The headline on top is a weighted blend of the four. The weights depend on how the plan is set up — flexible plans lean on macros, structured plans lean on coverage, the default sits between them. You set that mode when you build the plan and can change it later.

How the auto-match changes the read

The matching that powers Coverage runs every time the review is computed. You don’t have to log « from the plan » for it to register. If breakfast called for eggs, whites, spinach and almond milk, and you logged eggs, whites, spinach and almond milk in plain language, the agent figures it out — same foods, same slot, no tag needed.

The trade-off shows up in Discipline. Coverage only cares whether the planned items got eaten; a mid-afternoon snack the plan didn’t include doesn’t lower it. But Discipline reads the ratio of planned to (planned + added + swapped), so the snack lowers that. A week can score full Coverage and middling Discipline, and the right read isn’t « bad adherence » — it’s « the plan was eaten and you added on top of it ».

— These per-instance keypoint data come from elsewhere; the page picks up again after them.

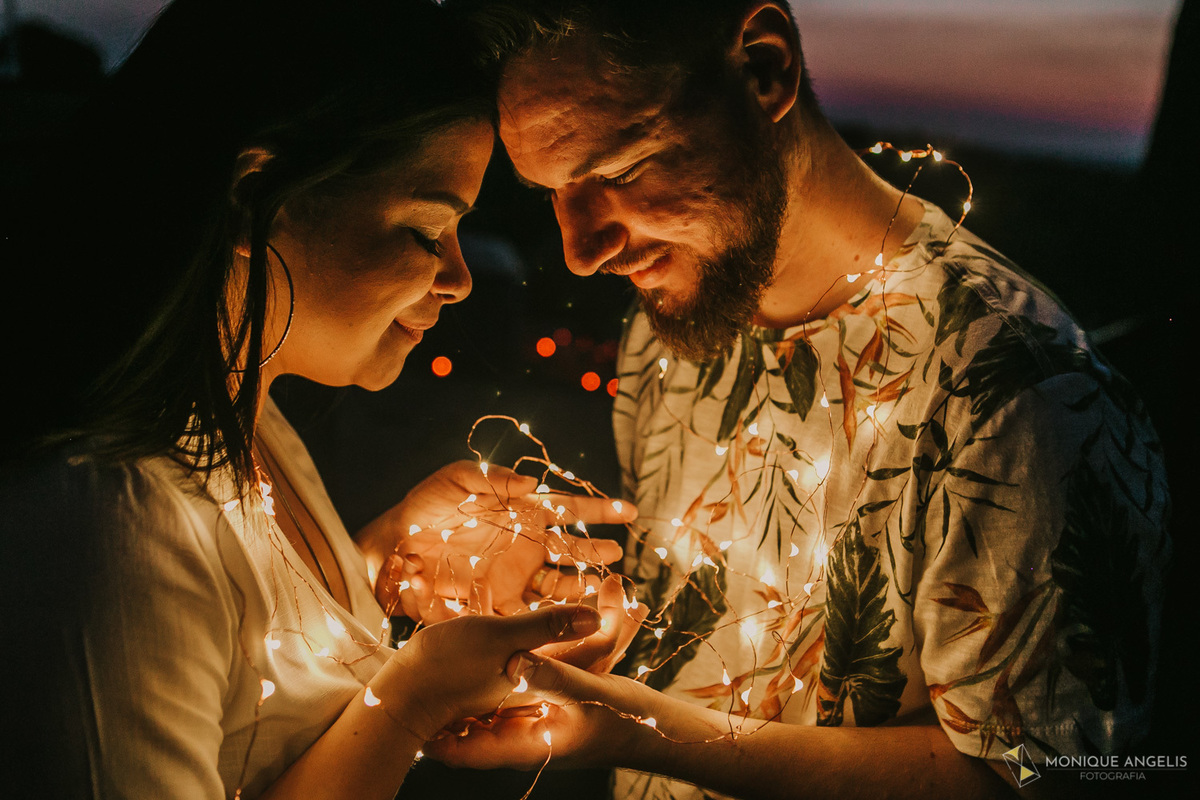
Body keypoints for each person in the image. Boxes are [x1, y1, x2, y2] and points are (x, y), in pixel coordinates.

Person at [426, 1, 1173, 797]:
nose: (579, 252)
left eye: (617, 171)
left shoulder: (1023, 395)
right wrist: (580, 631)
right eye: (551, 193)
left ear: (763, 67)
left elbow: (1050, 780)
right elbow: (714, 645)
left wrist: (642, 731)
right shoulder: (672, 325)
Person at [0, 0, 639, 796]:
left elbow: (241, 645)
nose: (459, 278)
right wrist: (412, 698)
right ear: (255, 194)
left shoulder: (247, 420)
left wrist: (382, 564)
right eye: (424, 230)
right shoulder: (107, 518)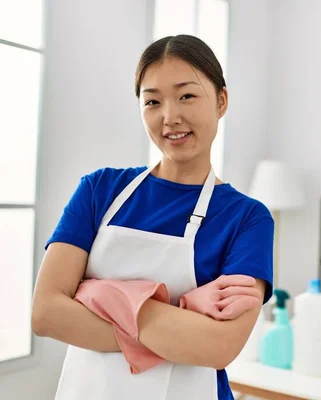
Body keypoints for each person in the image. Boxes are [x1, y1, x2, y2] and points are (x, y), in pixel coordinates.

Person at [31, 34, 274, 400]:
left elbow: (218, 346)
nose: (170, 116)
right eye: (152, 102)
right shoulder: (100, 190)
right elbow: (46, 313)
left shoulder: (247, 218)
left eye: (186, 95)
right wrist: (185, 312)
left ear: (221, 101)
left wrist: (97, 294)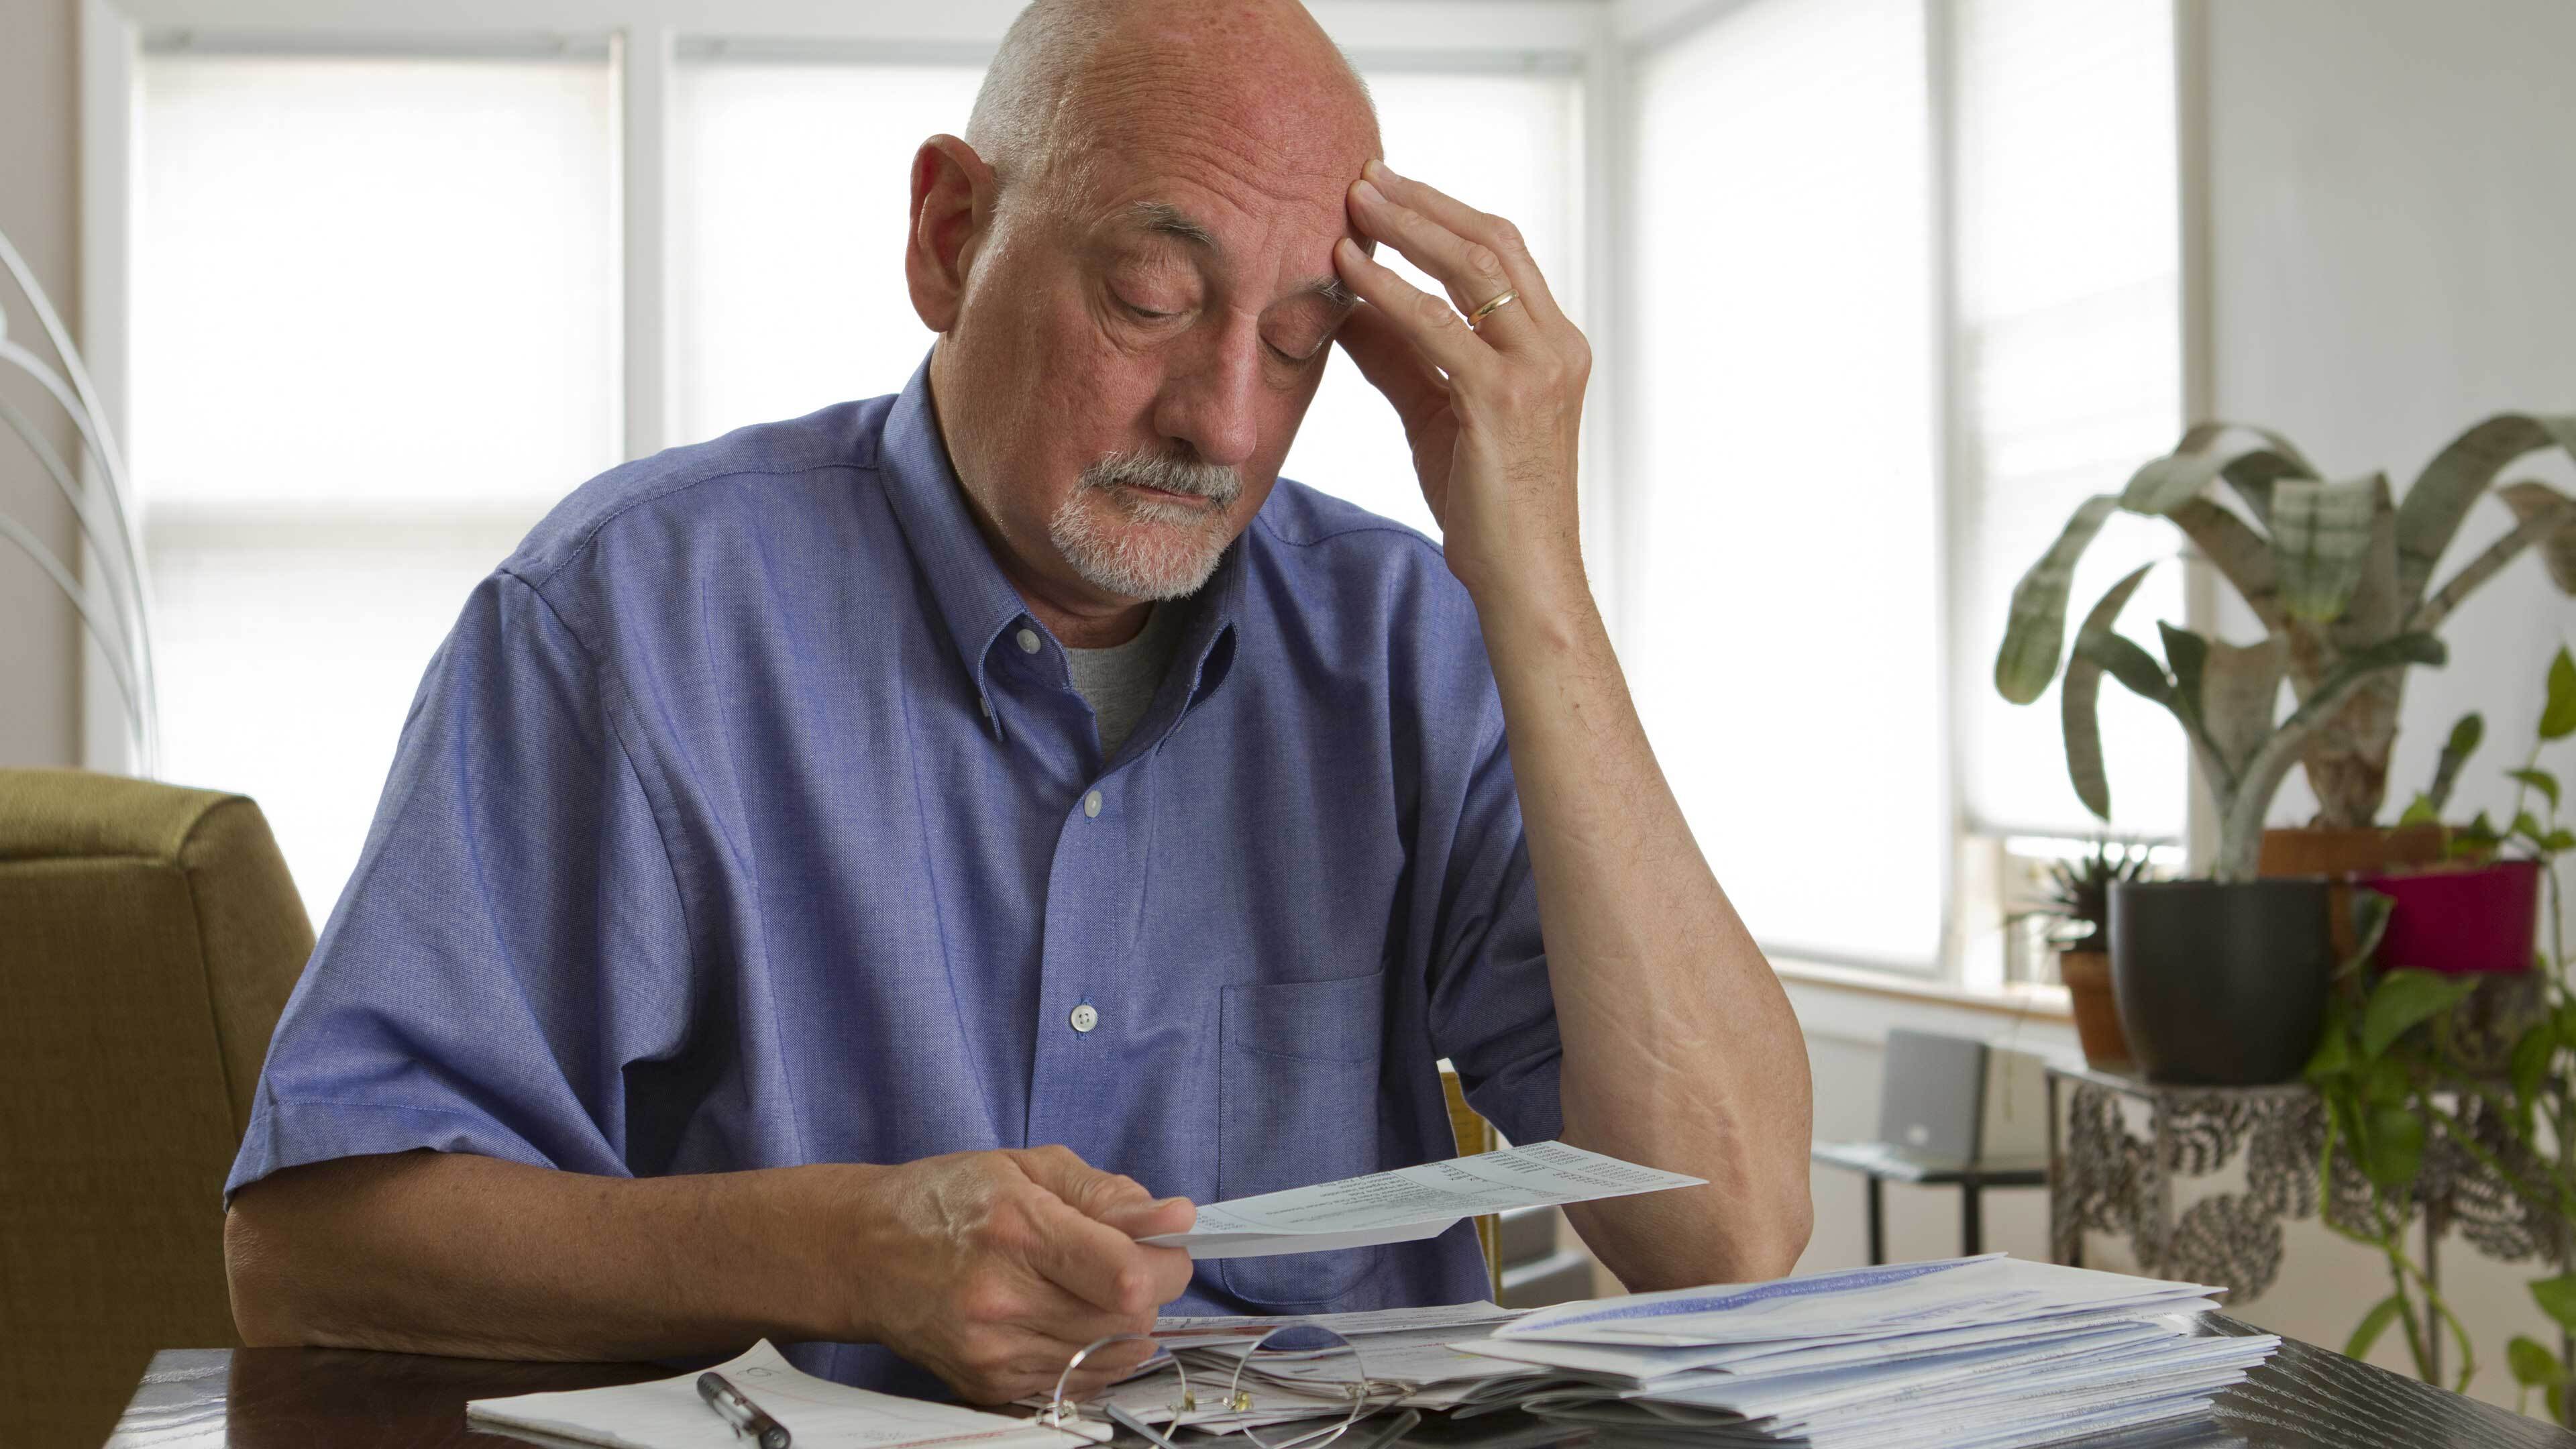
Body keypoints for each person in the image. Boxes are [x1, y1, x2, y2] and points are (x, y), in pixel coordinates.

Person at [219, 0, 1813, 1406]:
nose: (1223, 423)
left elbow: (1729, 1233)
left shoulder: (1407, 641)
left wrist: (1538, 584)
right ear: (950, 237)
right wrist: (844, 1252)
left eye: (1296, 343)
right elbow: (309, 1254)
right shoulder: (631, 619)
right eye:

When the agent gets it wrong

If the headline looks lower than what you remember, ask for the breakdown. One of the four is usually doing the pulling. Low Coverage typically means the auto-match didn’t recognize a substitution — turkey for chicken, oats for the planned cereal — flag it: « turkey on Tuesday was a sub for the chicken » and Coverage recalculates. Low Discipline means a heavy improvisation week; the dimension itself is the answer. Low Logging means the week is incomplete — meals whose window passed never got logged. The fix isn’t reading harder, it’s catching up.

If the window is wrong, name it: « the full week before this one », « May 5 to May 11 ». « Last week » is the previous Mon–Sun by default.

What makes the review worth reading

Three things decide whether this weekly read tells you something useful: the window matches the week you care about (the default is fine on Monday, ambiguous mid-week), the number you read answers the question you’re asking (Macros is « what you ate », Coverage is « how on-plan you ate », they aren’t interchangeable), and the mode on your plan reflects the kind of adherence you actually want to measure. Pick the right one, read the trend across two or three weeks, and the next plan adjustment writes itself.